保険や各種の保護なんて払って当たり前で、うちはありますとかいうのを笑顔で言ってる時点でゴミだな位に思ってなきゃやってられないっての。


「その上で、客や同僚や上司なんかにカスが居たら即撤退だな」


人間関係は、ボディーブローの様に効いてくる。いい友達といい関係以外、大事にする必要はねぇ。

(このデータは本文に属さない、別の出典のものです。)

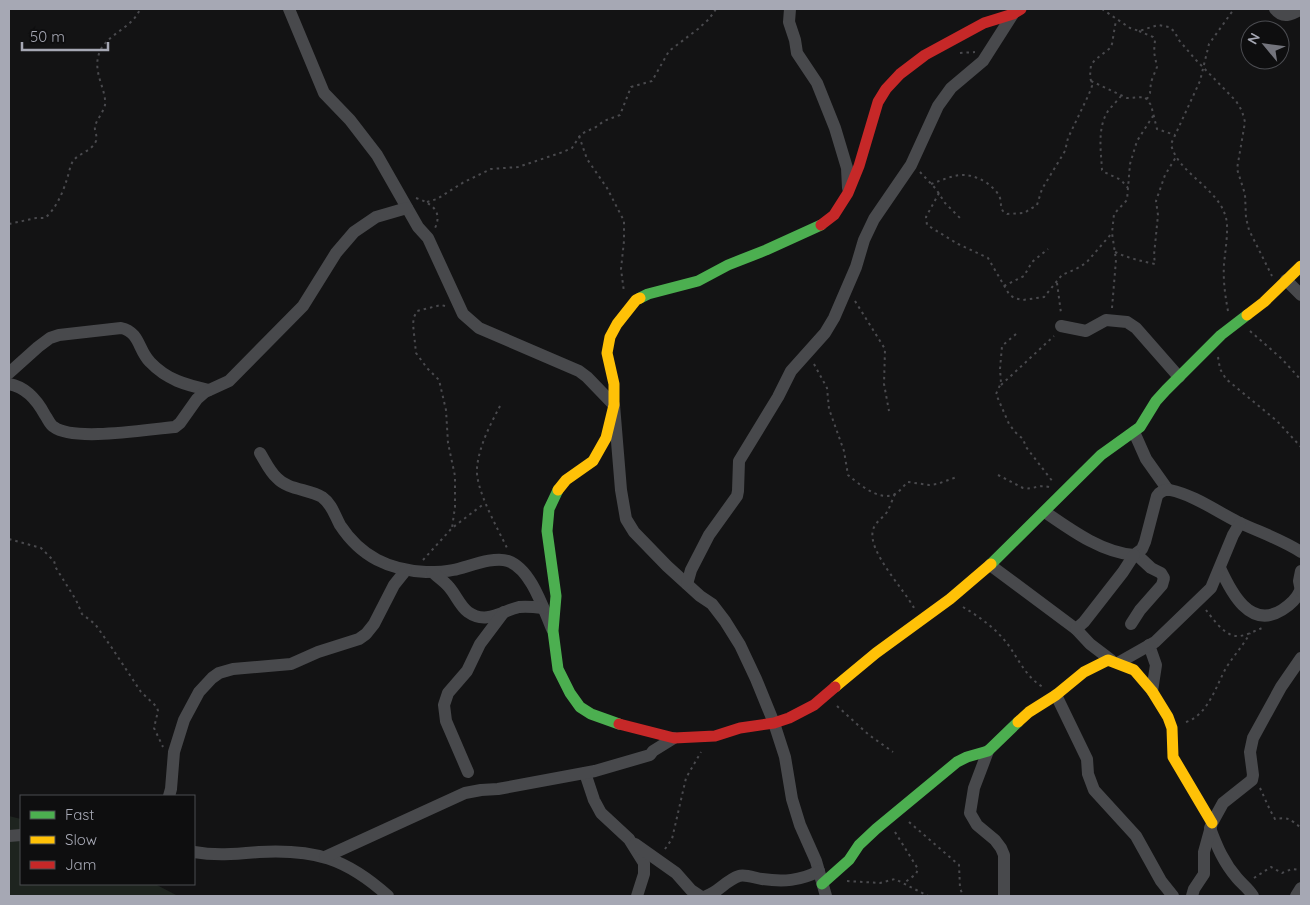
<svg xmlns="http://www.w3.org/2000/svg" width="1310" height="905" font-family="Quicksand,sans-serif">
<rect width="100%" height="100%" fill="#131314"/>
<path fill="#1e241f" d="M9,816L21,819V884H155L178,896H9Z"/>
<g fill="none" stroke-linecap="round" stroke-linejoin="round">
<g stroke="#4a4a4e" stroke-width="2" stroke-dasharray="2.5 4" stroke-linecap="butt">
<path d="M1102,9L1130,28L1139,31L1158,25L1169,27L1175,32L1178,39L1195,59L1236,101L1242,111L1245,122L1237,169L1245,194L1246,218L1249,230L1272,276"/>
<path d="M1139,31L1153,37L1155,40L1154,52L1157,67L1151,82L1150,93L1147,99"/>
<path d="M960,53L975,52"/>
<path d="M1091,81L1127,98L1145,97L1151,105L1157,129L1175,135"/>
<path d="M1121,96C1117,101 1112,106 1108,111C1097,128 1101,151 1102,170L1104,172L1121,180L1128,188"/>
<path d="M579,136L587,159L607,188L624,221V241L621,269L624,292"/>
<path d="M920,172L936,189L945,203L960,218"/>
<path d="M931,184C953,176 965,169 987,183C992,187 998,192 1000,198C1002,205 999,210 1007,214L1024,213L1037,205L1042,189L1065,151L1068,138L1089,94L1092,86L1090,76L1091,65L1095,60L1109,49L1112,44L1116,20"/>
<path d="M939,193L926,217L927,225L958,244L988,258L1009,294L1014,298L1023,300L1044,297L1062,275L1076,269L1086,263L1112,233"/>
<path d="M416,198C431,203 443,211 435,228"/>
<path d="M427,202L437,199L464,182L491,169L518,167L563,152L572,148L581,134L596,127L604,121L620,115L631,87L652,81L669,51L698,29L709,19L716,9"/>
<path d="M9,224L36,218H45C56,209 63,192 67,179C69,173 70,166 73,161C79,153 92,151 96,141C98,136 94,131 95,126C97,119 103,113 105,105C107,89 90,70 101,49C110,33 133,27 140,9"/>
<path d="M1115,252C1128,258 1141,261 1155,264L1154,255L1158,215L1156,201L1165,175L1176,157"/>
<path d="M1057,283L1061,313"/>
<path d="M1004,286L1024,276L1032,262L1048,249"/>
<path d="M855,301L885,349L884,384L889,411"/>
<path d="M445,306L441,305L417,311L414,317L413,324L416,353L427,368L439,380L446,410L448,443L455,476V507L452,528"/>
<path d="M1112,308L1116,260L1112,233L1114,214L1127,200L1130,164L1137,141L1153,116"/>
<path d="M1228,311C1225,295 1223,280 1224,264C1225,253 1229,228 1226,218C1219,188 1177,173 1171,144L1200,81L1209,44L1234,9"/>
<path d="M1250,331L1282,359L1301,380"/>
<path d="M1016,334L1002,346L1000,369L1001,383L996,394L1009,424L1015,432L1023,439L1026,447L1053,482"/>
<path d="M1218,357L1220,369L1226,379L1277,421L1301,447"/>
<path d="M814,364L827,388L829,409L844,451L848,475C859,484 877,500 893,495C899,493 903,486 908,482L929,485L937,484L957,477"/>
<path d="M1001,385L1054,336"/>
<path d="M500,406C490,425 479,446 477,468C475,489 498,529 507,548"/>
<path d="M998,475L1023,488C1033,490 1039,484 1049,487"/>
<path d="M895,494C892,500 890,507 887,512C882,519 875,522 873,530C867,551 904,589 914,608"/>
<path d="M9,539L41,548L54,561L56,568L76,600L82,614L95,624L112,648L141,692L157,707L158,711L154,728L163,747"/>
<path d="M423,560L452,528L485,503"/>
<path d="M963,607C978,616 994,627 1006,642C1018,657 1025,677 1043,687"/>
<path d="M1206,610C1213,619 1224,635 1236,636C1244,637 1254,631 1262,628"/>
<path d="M837,706L869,735L893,752"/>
<path d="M1186,722C1208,715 1216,686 1226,668C1234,655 1243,646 1250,633"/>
<path d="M1260,788L1270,810L1275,819C1289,817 1290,819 1301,828"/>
<path d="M909,822L959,865L960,888L963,896"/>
<path d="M895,832L918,869L916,874L904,883"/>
<path d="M665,849L672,839L686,778L701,752"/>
<path d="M1254,878L1271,867L1282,873L1292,869L1301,870"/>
<path d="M847,881L880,883L895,879L928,896"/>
</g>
<g stroke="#48494c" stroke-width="12">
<path d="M289,9L324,93L350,120L377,155L418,227L428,238L463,314L479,328L579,371L587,377L614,405L621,490L626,519L634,532L667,566L700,596L712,604L725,621L740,645L756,679L774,723L785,757L792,799L800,825L816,861L826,896"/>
<path d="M790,9L789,22L795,40L797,53L817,83L835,128L847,168L848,188"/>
<path d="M1275,9C1283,19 1291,15 1301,9"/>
<path d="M1286,280L1301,295"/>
<path d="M1061,326L1086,331L1106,320L1127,322L1136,328L1179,377"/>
<path d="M9,373L38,347L50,338L59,335L121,328C140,332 138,350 150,362C167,380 186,385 209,390"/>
<path d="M9,384C26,387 37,400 45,415C48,419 50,425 54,427C74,442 149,429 175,427L180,423L197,399L205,392L229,381L303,306L336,253L354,232L376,217L407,208"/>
<path d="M1134,432L1146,459L1168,490"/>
<path d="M260,453C265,461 270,472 277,478C288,490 309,489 322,497C332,504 335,516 340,525C361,557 389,570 426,572C435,572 444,572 453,570C468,567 493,556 508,561C531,569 543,608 552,629"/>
<path d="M1045,512C1071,530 1101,552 1134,555L1142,549L1145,542L1157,496C1160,492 1164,489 1170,490C1194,495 1216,511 1238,522C1259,532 1281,539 1301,552"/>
<path d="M990,565L1076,629L1090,644L1111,660"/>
<path d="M1220,568C1231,592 1250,630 1282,610C1290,605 1296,600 1300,591"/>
<path d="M1301,571L1299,581L1301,591"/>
<path d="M432,572C438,577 445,582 449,587C456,595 460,606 468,612C486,625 502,611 519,607C527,606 535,607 543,608"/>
<path d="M687,584L691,570L709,535L737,496L738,491L739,461L778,397L791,371L825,333L834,318L856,267L864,240L874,219L911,165L938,106L951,88L983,61L1013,14"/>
<path d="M1131,624L1140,610L1162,585L1164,578L1161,573L1151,568L1136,554"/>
<path d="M1076,629L1084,622L1123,572L1134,555"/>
<path d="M1149,645L1156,665L1152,691"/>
<path d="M1118,663L1155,642L1211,588L1233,535L1240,523"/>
<path d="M1056,695L1087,759L1088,774L1094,790L1136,836L1161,881L1173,896"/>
<path d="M988,751L974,788L970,813L977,825L995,840L1001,848L1004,855V896"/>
<path d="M468,772L446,721L444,705L448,693L467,671L480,644L504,612"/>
<path d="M585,773L594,800L601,813L629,839L644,863V874L637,896"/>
<path d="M169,796L171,789L174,752L184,720L199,692L212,678L219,673L233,669L291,664L318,652L359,639L366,634L374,624L394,585L406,570"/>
<path d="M1210,828C1217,847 1224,863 1237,878C1242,884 1249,889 1253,896"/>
<path d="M9,836L21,835"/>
<path d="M635,844L676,873L691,890L700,896"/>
<path d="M194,852C216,856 236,854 259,852C314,849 346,858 388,896"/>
<path d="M325,857L465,793L481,790L498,789L595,771L650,755L653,751L674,738"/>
<path d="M706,896C718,893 726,880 739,876C745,874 755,878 762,879C783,882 800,881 819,871"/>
<path d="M1192,896L1194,889L1204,874V852L1212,823L1223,803L1252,780L1253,775L1250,752L1253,738L1281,687L1301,658"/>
<path d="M1296,896L1301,888"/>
</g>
<g stroke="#4caf50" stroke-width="11">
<path d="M640,298L648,294L698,281L728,265L766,250L821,225"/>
<path d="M558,490L549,509L547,531L556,596L553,631L558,669L570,693L580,707L591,714L619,724"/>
<path d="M991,564L1101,455L1140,427L1156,401L1166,390L1221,335L1247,315"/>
<path d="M822,884L849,860L859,845L876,829L957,762L967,757L988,751L1018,722"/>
</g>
<g stroke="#ffc107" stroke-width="11">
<path d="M1247,315L1264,302L1301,266"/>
<path d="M558,490L566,480L593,461L606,438L614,405V384L607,353L610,337L617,324L636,300L640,298"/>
<path d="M835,687L876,653L950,599L991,564"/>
<path d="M1018,722L1029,712L1056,695L1084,672L1108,660L1134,670L1152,691L1168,717L1172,728L1173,757L1212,823"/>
</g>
<g stroke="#c62828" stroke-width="11">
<path d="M821,225L834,215L848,193L859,166L878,102L886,89L900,74L925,55L984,23L1013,14L1021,9"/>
<path d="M619,724L674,738L715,736L740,728L774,723L789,718L814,705L835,687"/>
</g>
</g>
<rect width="1310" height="905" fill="none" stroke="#a6a8b4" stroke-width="20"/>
<rect x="20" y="795" width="175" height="90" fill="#0e0e0f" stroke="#4b4c51"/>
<rect x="30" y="811" width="25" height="8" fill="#4caf50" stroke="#4b4c51"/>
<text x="65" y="820" font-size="15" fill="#a6a8b4">Fast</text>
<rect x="30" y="836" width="25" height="8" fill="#ffc107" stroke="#4b4c51"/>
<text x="65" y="845" font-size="15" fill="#a6a8b4">Slow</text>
<rect x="30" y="861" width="25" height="8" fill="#c62828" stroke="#4b4c51"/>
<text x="65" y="870" font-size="15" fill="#a6a8b4">Jam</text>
<g transform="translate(1265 45) rotate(299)"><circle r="24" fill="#0e0e0f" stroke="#4b4c51"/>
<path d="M0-4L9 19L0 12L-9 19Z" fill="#73747c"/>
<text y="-8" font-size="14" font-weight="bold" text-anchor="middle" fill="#a6a8b4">N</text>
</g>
<path d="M22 42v8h86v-8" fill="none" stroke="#a6a8b4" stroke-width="2.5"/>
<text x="30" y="42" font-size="15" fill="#a6a8b4" stroke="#0e0e0f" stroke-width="4" paint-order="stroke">50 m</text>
</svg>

「寝てるだけの仕事より、技能職の方がギャラが安いって時点で終ってると思え。

ギャラがない仕事は、仕事じゃねぇよ」と煙草を咥えながら吐き捨てた。


「勇気さん、めっちゃやさぐれてますね」

「人間限界近いと本音が出るもんだ、取り繕えなくなるからな…」



「な~にが初詣は彼氏とだ!死ねっ!死ねぇぇぇぇ!!」


「あっちも、今は声かけんな」


「うす、絶対近づきません(キリ」


「よし、じゃ手分けしてデバッグすっぞ」


「「「ラジャー」」」


(しばし、キーボードを叩く音だけが開発室に響く)



「俺達、なんで正月から働いてるんすかね」

「営業の田代は家族で、旅行行くって」


「「「あぁん!?」」」




「田代が家族でって、この案件引き受けてきたの田代だよなぁ?」


「売るのが仕事だって、後はバイならってかあのクソ野郎っ!」


「温泉は無理だが、銭湯なら近場にあるから行きたい奴言ってこい」


「リーダー…」


「お前らも、流石に風呂無しで徹夜とかきつ過ぎるだろ。寝たい奴も、仮眠室言ってこい」


(ぶっちゃけ、今みたいに文句言ってるだけだと邪魔だしなー。俺もみんなが見て無いとこで、〇〇ちゃんのアーカイブみて癒されねぇとやってられんわ)


「じゃ、お言葉に甘えて行ってくるっす」


「んっ、行って来い。絶対帰ってこいよ(笑)」


「「「家にかえりてぇ~」」」


「それは、俺も同じだっつーの」


「後、営業連中に対する苦情もいれとくわ」


(さてと、奴らが居ねぇ間にSNS巡りしながら動画でも見て休憩すっかなー)



「アキちゃん、すまねぇな。嫌だったら帰っても良いんだぜ?俺やっとくから」


「チーフ、すいません取り乱しちゃって」


「いいのいいの、限界近いと人間取り繕えなくなるもんだからさ。アキちゃんも、休んできなよ。むさい、おっさんばっかりの職場でゴメンね」



「はい、じゃあ私も温泉行ってきます」


<扉が閉まる音>



「はー、オチオチあれな動画も……」


「チーフはどうされ…」


急に戻ってきて開いた扉、画面に映っているのは総合開発環境の画面。

どうやら、最小化は間に合った様だ。




「俺は、皆が戻って来てから行くよ。ゆっくりしてきな、温泉で寝て寝坊はいいけどそのまま帰んなよ。俺が、風呂に行けなくなる。ただでさえ、存在してるだけで子汚いおっさんが更に汚くなったら外あるけねぇよ」



そのジョークに吹きだすアキ、バツが悪そうに頭をかくチーフ。

アキが扉から消えて、大きく息を吐きだすチーフ。




「あっぶねぇ、いきなり終わるとこだったわ!」


と台詞を吐きながら、横で怪しくマグマの様にボコボコいっているマグカップを一口。



「あんな、いい子が来る職場じゃねぇよな。年末年始に働かにゃならんで必然性があるのなんて医療関係位だろうが。それ以外だと、物流とか小売りもそうか。システム屋が年末年始働けとかおかしいんだよな。特にゲームとかだと、必然性皆無だしよ。インフラ系は止まったらヤバいからつめてる奴はいる必要あるけど貧乏くじだよなぁ」



(あーいう素直なのが、ストレス溜めて変な人間になってくんかねぇ)


しばし、動画の音が開発室に流れ時々カップを傾けて飲む音だけがした。


今は皆で払っている為、この開発室にはチーフが一人。



そう、この開発室の年始めのスタートは毎年こんな調子で始まる。